Although the Defense Department has taken steps in recent years to successfully mitigate cybersecurity threats to the military’s information systems, it must do a better job of managing and fully implementing its incident sharing processes, according to a report released by the Government Accountability Office on Monday. 

Congress requested that GAO conduct an assessment of DOD’s “cyber incident management efforts” in a House report that accompanied the fiscal year 2021 National Defense Authorization Act. 

The mandated review, which was conducted from March 2021 to November 2022, surveyed 24 cybersecurity service providers—or CSSPs—that “provide cybersecurity services to DOD components.” GAO then analyzed the cyber incidents that the CSSPs identified on their networks from 2015 through 2021 and were included in DOD’s Joint Incident Management System—or JIMS—which serves as DOD’s official repository of documented cyber incidents. 

“According to data in JIMS, DOD CSSPs reported 12,077 cyber incidents affecting their networks from calendar years 2015 through 2021,” the report said. “Over this period, the incidents reported by CSSPs declined from a high of 3,880 in 2015 to 948 in 2021.”

GAO attributed the reduction in reported cyber incidents to “an increase in the department’s deployment of defense mechanisms during this time period,” noting that DOD has established two processes—”one for all incidents and one for critical incidents”—to help streamline its reporting and management efforts. Despite the decrease in reported cyber incidents, however, GAO found that DOD “has not fully implemented either process,” and that the department “lacks an accountable organization and consistent guidance to ensure complete and updated reporting of all cyber incidents.”

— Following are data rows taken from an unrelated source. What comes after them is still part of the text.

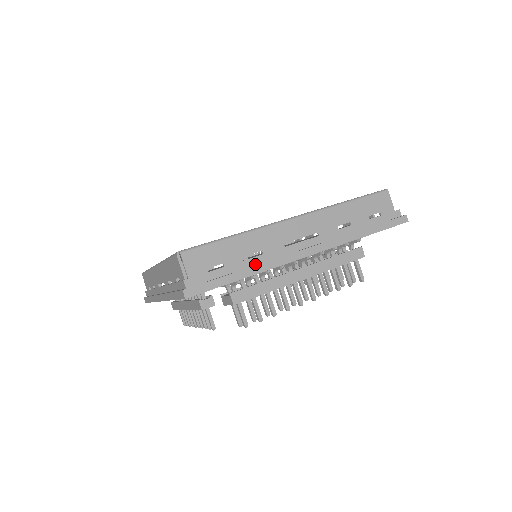
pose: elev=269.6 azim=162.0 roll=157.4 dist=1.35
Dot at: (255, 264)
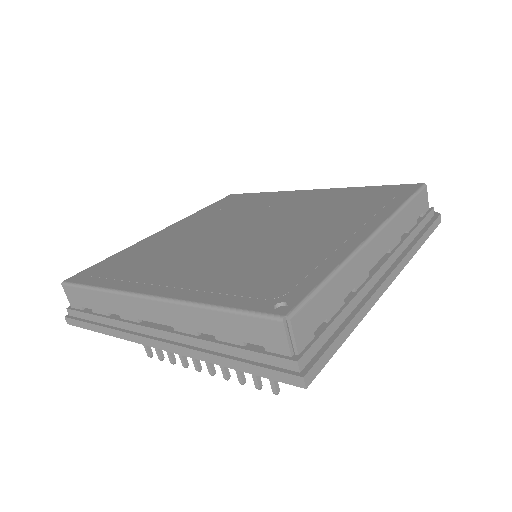
Dot at: (113, 325)
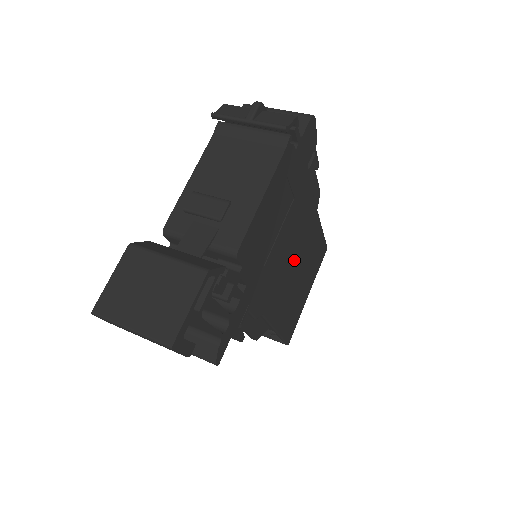
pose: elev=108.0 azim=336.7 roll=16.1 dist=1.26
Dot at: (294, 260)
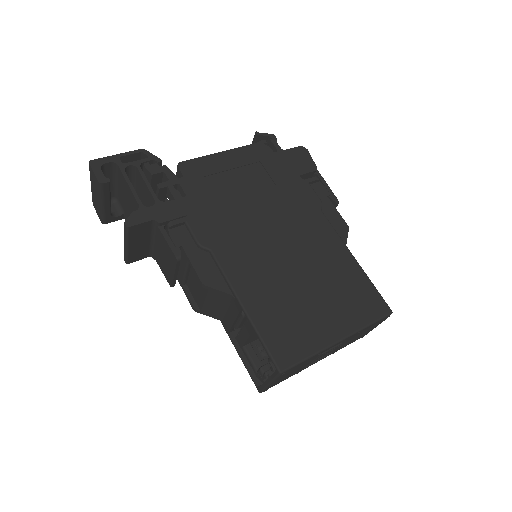
Dot at: (284, 247)
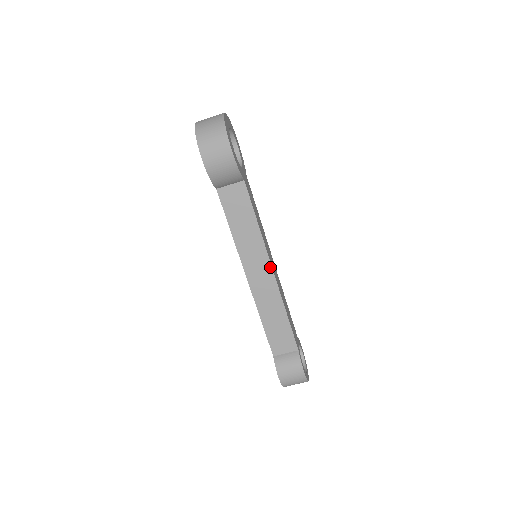
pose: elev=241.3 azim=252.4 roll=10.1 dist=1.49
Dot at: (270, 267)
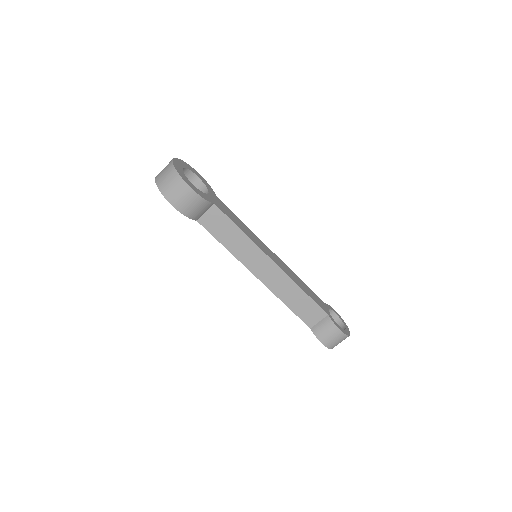
Dot at: (270, 260)
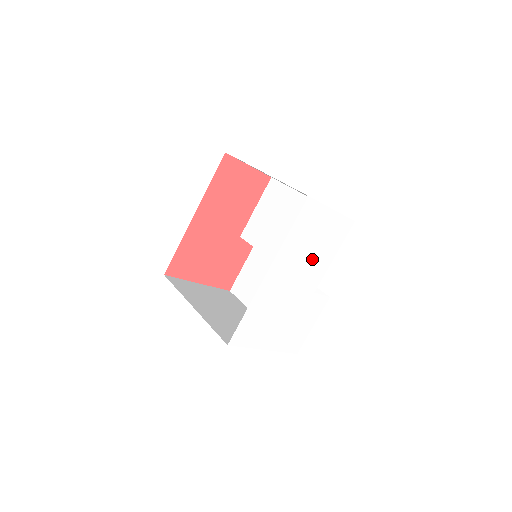
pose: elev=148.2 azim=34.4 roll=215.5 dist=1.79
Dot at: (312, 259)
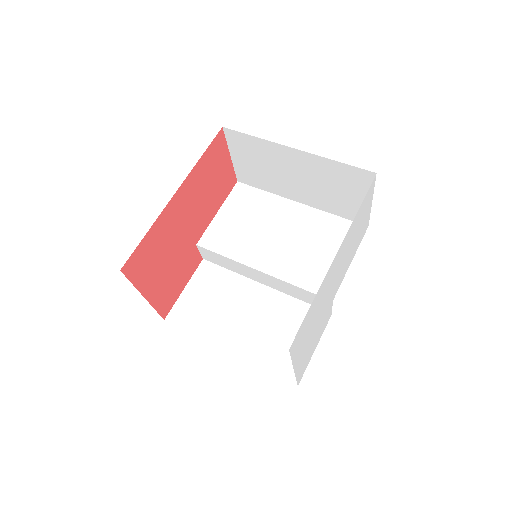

GAO’s review found that 91% of the JIMS cyber incident reports submitted during the analyzed time period “did not include information on the discovery date of the incident, hindering DOD’s ability to determine whether incidents were reported in JIMS in a timely manner.” Another 68% of the reports “did not include information on an incident’s delivery vector, limiting DOD’s ability to identify trends in the prevalence of various threats affecting its networks.”

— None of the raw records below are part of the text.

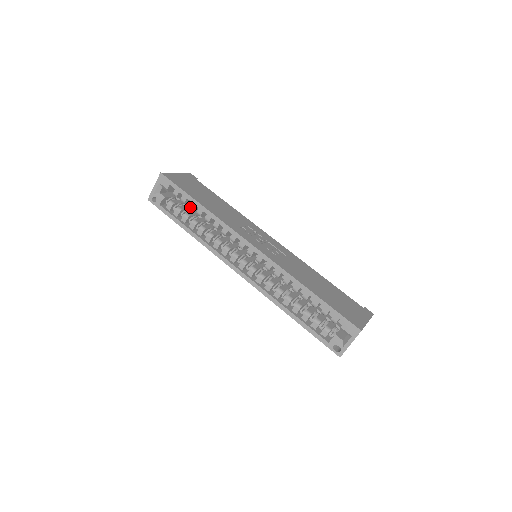
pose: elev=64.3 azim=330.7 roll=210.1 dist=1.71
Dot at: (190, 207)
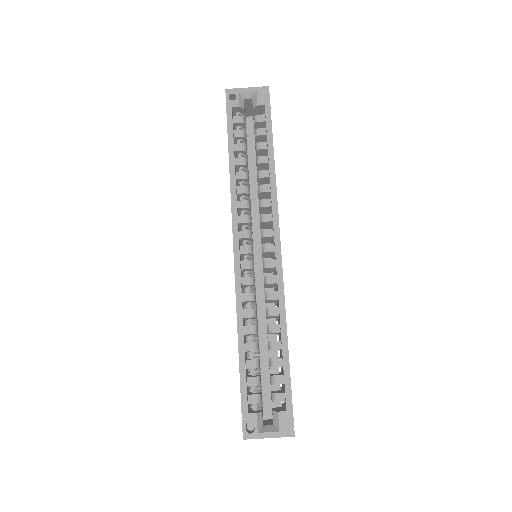
Dot at: (258, 145)
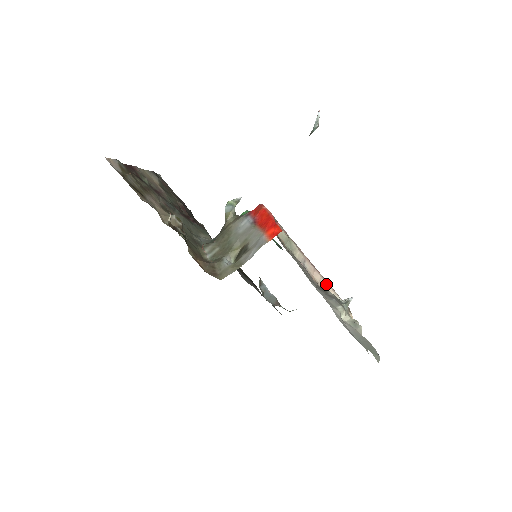
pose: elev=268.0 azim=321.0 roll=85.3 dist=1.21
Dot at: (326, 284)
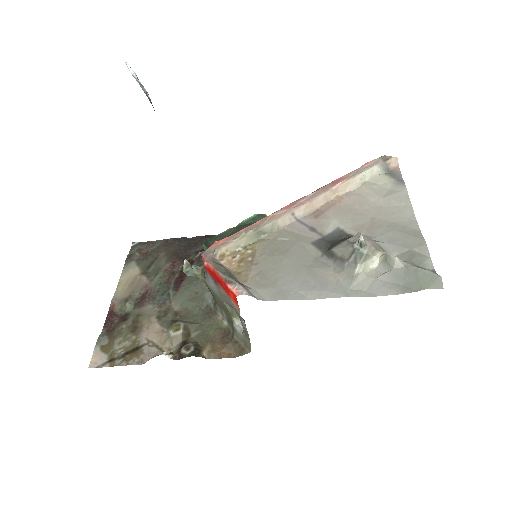
Dot at: (335, 189)
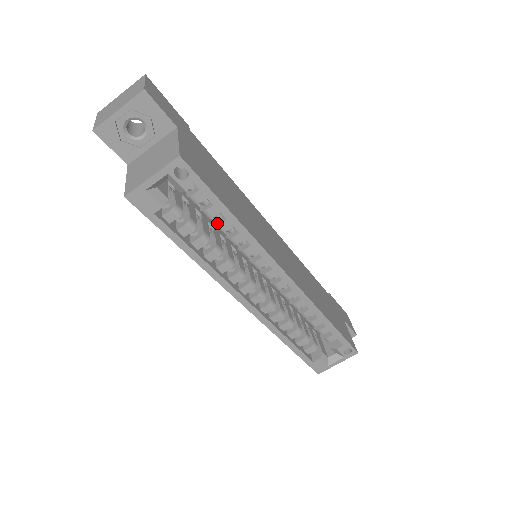
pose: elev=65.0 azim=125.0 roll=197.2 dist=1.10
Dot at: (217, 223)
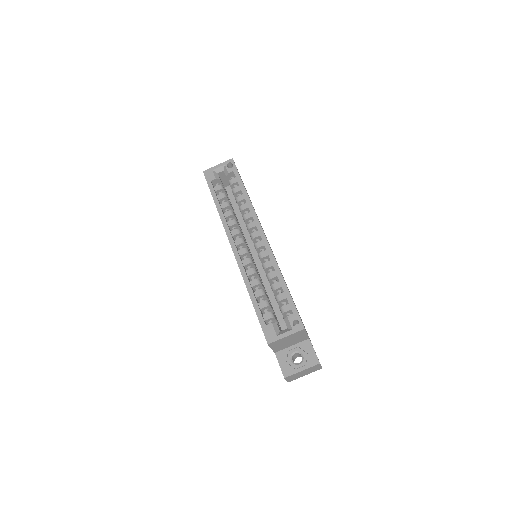
Dot at: (237, 198)
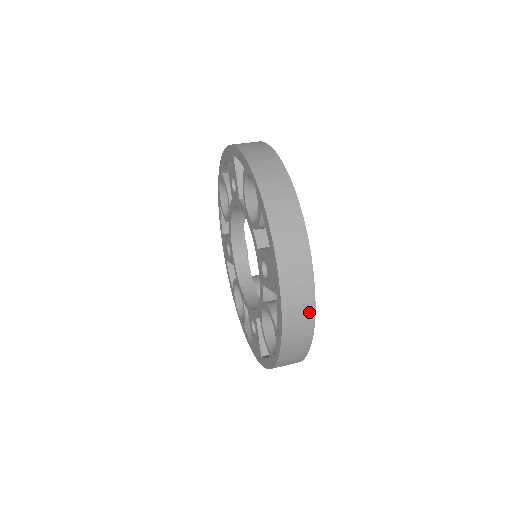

“In addition to incomplete incident information, CSSPs also did not consistently notify DOD leadership of incidents that had a detrimental impact on DOD’s ability to perform its mission or availability of its networks,” the report added. “Specifically, CSSPs did not have evidence that they notified the appropriate leadership for an estimated 47 percent of the incidents they reported in calendar years 2015 through 2020.”

GAO also found that DOD “has not yet decided” whether detected cyber incidents affecting the nation’s defense industry base—which the report said “includes entities outside the federal government that provide goods or services critical to meeting U.S. military requirements”—should be shared “with all relevant stakeholders.”

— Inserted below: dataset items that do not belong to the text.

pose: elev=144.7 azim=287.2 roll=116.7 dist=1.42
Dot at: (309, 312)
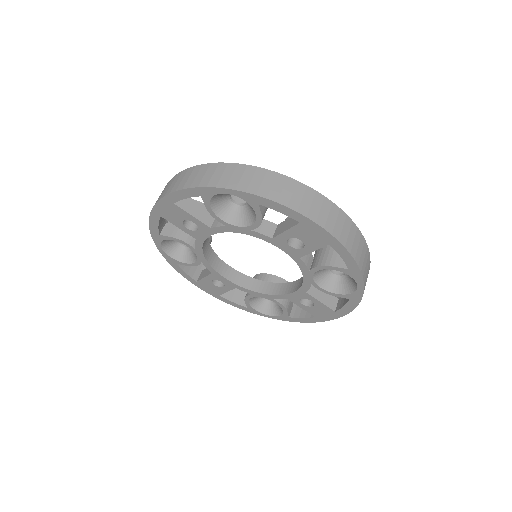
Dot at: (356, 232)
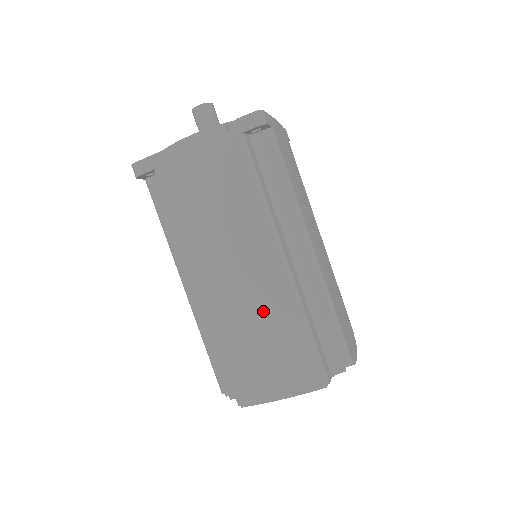
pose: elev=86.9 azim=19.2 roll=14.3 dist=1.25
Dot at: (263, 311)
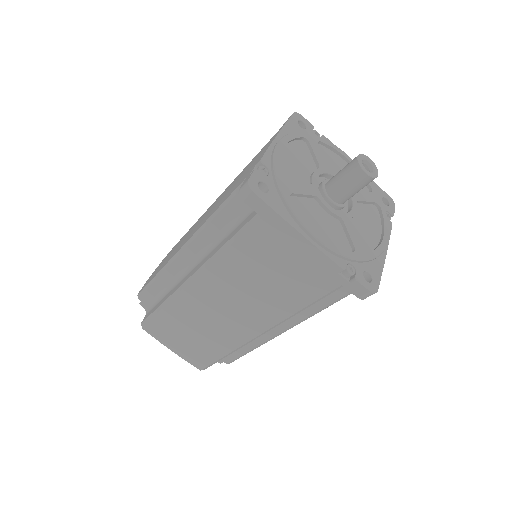
Dot at: (214, 330)
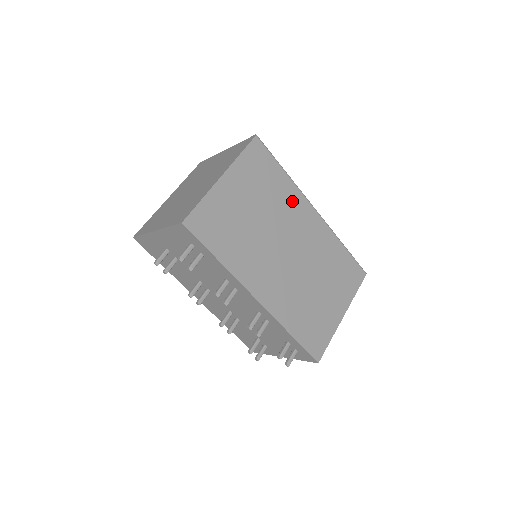
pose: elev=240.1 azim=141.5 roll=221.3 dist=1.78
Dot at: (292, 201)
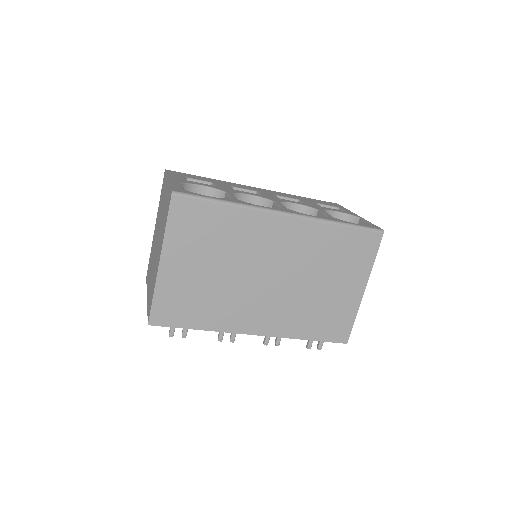
Dot at: (250, 227)
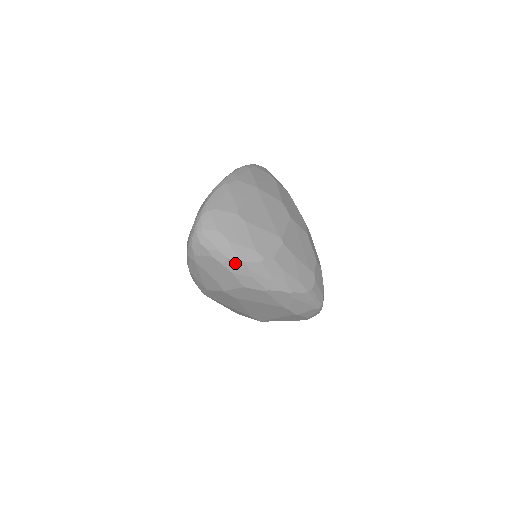
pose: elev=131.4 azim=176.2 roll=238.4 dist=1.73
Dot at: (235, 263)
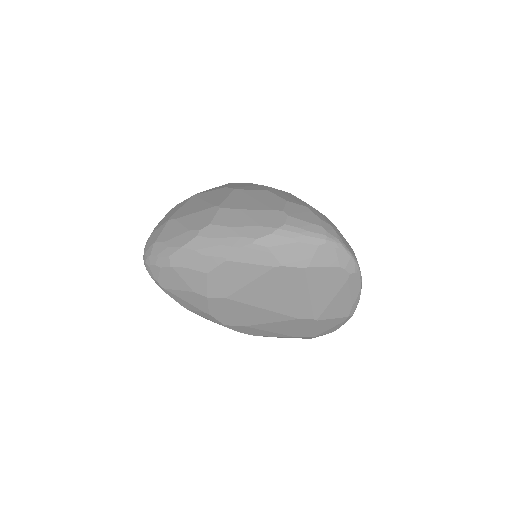
Dot at: (177, 256)
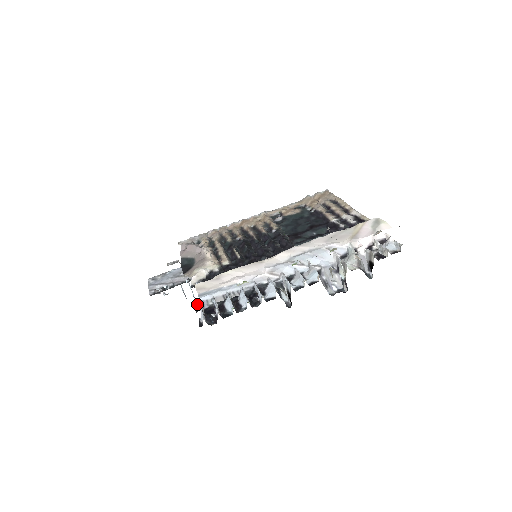
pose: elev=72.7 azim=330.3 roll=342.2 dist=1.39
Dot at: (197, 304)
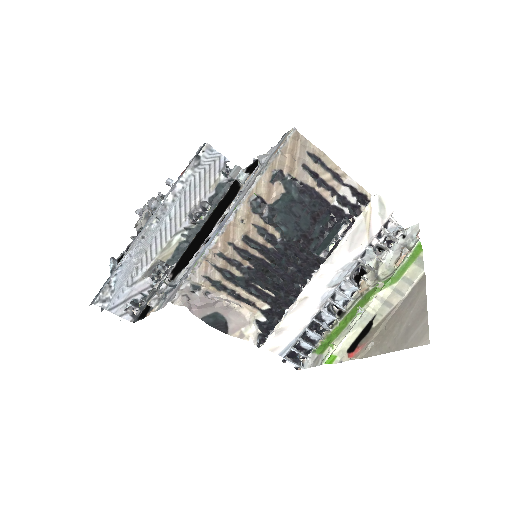
Dot at: (282, 360)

“DOD guidance states that to protect the interests of national security, cyber incidents must be coordinated among and across DOD organizations and outside sources, such as [defense industry base] partners,” the report said. “Until DOD examines whether this information should be shared with all relevant parties, there could be lost opportunities to identify system threats and improve system weaknesses.”

GAO also found that reported data breaches involving personally identifiable information—or PII—“have increased by 104 percent from calendar years 2015 through 2021.” While the report noted that DOD “has established a process for determining whether to notify individuals of a breach of their personally identifiable information,” it found that the department has also “not consistently documented risk assessments or notifications of affected individuals.”

“Without documenting the notification, there is no way to verify that DOD actually informed individuals that their privacy data was potentially compromised, which could leave some affected individuals more exposed than others to identity theft,” the report noted.

GAO issued six recommendations to DOD, including that the department “assign responsibility for ensuring proper incident reporting, improve the sharing of DIB-related cyber incident information and document when affected individuals are notified of a PII breach.” DOD concurred with all six of GAO’s recommendations.